▶ _SELECTED EXCERPT_
==============================

♥ ; Wednesday, January 13, 2010
爱是打开心门的钥匙 ♥
hi everyone~ awaiting for me to post my entry? well, i'am feeling better after bursting out all my tears. indeed, you will feel better after having a big cry. omg. i'am feeling down that day & my collegues asked me why? its not the usual me. normally i'am very cheerful~ that day, i just kept quiet. they kept asking till i cant hold back my tears & burst out. i cried in the office & all my collegues was like what happened?? they thought because of work stress. keep consoling me. thanks guys~ i'am alrights now. not because of work stress but bgr.
thinking back, i do feel upset still but i think i should let him go cause he might be happier without me. i want him to be happy and lead a peaceful life. i should move on to the next stop ^.^ even though cant be lovers, we can be friends. but i need time to adapt. i never hate him. i've learn alot & i feel i've grown up. hahas. please treat & cherish r/s wisely, if not you will really regret. now in *healing period* just wanna be alone.. "my greatest fear of having you, is losing you."~♥ Beautiful Love~~♥
though there's guys outside whom wanna chase after me, i'am not gg to accept now cause its unfair to you. sorry that i didnt reply sms. save the message..
leading single life now, all i do is work. having myself occupied with stuffs & i wont bother to think so much. omfg~ i'am having ulcer now. and its like so damn painful~ thanks for everyone asking me to drink more water. but i've already apply salt onto the ulcer. yucks! bloody~~ yes, no need to say. the pain is killing me! but i want it to heal in the fastest way. its slightly better. no more heaty food for the time being.

==============================

▶ _WORK INSTRUCTION_
Carry on the blog entry about moving on after a breakup from the point where it stops.

==============================

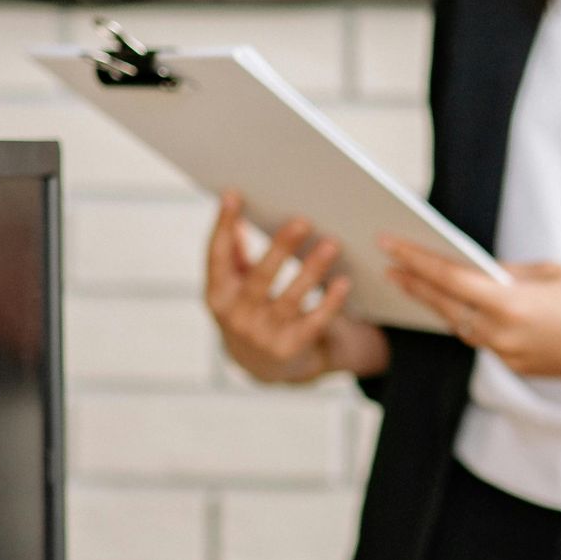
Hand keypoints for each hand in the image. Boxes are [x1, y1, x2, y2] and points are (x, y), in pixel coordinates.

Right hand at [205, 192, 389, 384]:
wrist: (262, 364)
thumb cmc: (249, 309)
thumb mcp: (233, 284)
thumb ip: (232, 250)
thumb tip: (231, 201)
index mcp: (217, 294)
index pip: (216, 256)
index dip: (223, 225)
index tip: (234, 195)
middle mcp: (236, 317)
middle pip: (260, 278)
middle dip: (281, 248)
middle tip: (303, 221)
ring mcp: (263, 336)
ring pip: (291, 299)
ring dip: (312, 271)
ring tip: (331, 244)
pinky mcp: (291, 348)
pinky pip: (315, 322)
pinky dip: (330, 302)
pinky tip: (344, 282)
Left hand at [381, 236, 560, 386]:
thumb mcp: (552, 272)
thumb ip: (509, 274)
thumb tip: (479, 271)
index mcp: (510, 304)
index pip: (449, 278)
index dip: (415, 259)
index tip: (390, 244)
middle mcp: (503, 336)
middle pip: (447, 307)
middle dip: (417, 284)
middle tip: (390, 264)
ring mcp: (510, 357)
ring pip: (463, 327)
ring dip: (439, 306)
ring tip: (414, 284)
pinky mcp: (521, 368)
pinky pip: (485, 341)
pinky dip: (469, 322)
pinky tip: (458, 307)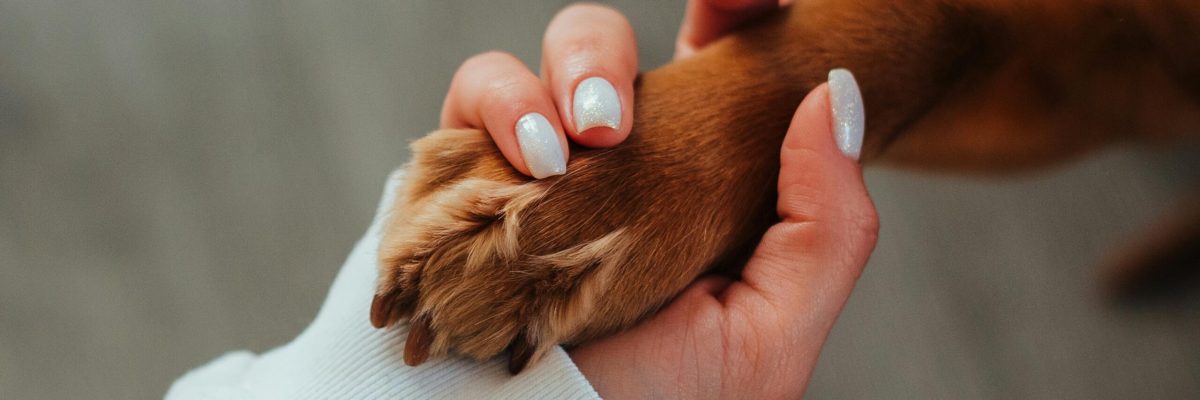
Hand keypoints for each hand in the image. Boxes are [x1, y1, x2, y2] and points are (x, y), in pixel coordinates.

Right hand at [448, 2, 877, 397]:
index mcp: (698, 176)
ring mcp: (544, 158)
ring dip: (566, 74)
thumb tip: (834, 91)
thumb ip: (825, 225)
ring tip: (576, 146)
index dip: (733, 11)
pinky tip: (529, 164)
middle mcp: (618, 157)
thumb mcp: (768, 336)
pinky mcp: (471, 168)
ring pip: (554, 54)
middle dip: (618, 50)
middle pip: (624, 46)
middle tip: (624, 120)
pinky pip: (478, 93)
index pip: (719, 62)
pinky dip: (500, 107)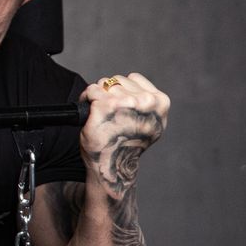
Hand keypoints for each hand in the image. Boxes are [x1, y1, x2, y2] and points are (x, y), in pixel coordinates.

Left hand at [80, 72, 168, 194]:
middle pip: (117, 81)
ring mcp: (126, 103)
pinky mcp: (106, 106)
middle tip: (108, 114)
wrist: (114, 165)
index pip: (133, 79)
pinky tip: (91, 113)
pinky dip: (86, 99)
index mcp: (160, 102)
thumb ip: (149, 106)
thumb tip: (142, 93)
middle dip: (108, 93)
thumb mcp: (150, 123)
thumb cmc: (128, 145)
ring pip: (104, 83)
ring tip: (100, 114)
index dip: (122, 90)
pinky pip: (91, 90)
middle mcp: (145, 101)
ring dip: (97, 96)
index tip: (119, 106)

==============================

▶ _REPLY TO THE EXERCISE_
yeah! i've finally finish watching 海派甜心 episode 11. awaiting for the next episode. monday faster come! lol. finish watching the whole drama, then i will watch 下一站,幸福~ heard alot of pp saying is nice~
my current company is hiring AP now. our new AP just quitted. been here for 1 week only. this month end my turn. but got to serve one month. gg back to my usual line & got to put on make-up le. need to go for training & grooming session. i'am so sorry to winnie & sze sze er~ left the both of them. felt so bad. will not be coming queensway anymore. see you all next time~ gambateh! will be opening chalet on my 21st birthday. will invite you all :) do come~
just back not long ago to have lunch with eelian & judy.. had fish soup with rice. healthy~ yeah~ after work gg home to have dinner. mum's cooking fish + meat porridge. now my appetite is not as big as last time le. raelene is leaving to perth this month! so fast. she's busy with her work. feel like meeting up with her this week but she haven reply me -.- i miss her!
i doubt i will be gg out often now.. but i feel like watching movie.. hmm.. and shopping. feel like buying more clothes. new year is coming. must buy must buy! maybe go bugis/far east~ now i keep buying online clothes. hahas.
alrights, back to work le. need to do 12 recordings for voice message. call my company and you will hear my voice~ LOL. puke! doesnt seem like my voice.. hahas. 12 recordings for 4 companies (day, night & holiday message) but record my voice no incentive leh. hee!
feel like sleeping now~ tired. at night didnt sleep well. i need to buy sleeping pills liao! lol. *panda eyes* i'am telling myself day & night not to think much, be happier! whats mine will be mine. cause its my fault. dont force things to be the way it is. seeing him happy, i will be contented enough..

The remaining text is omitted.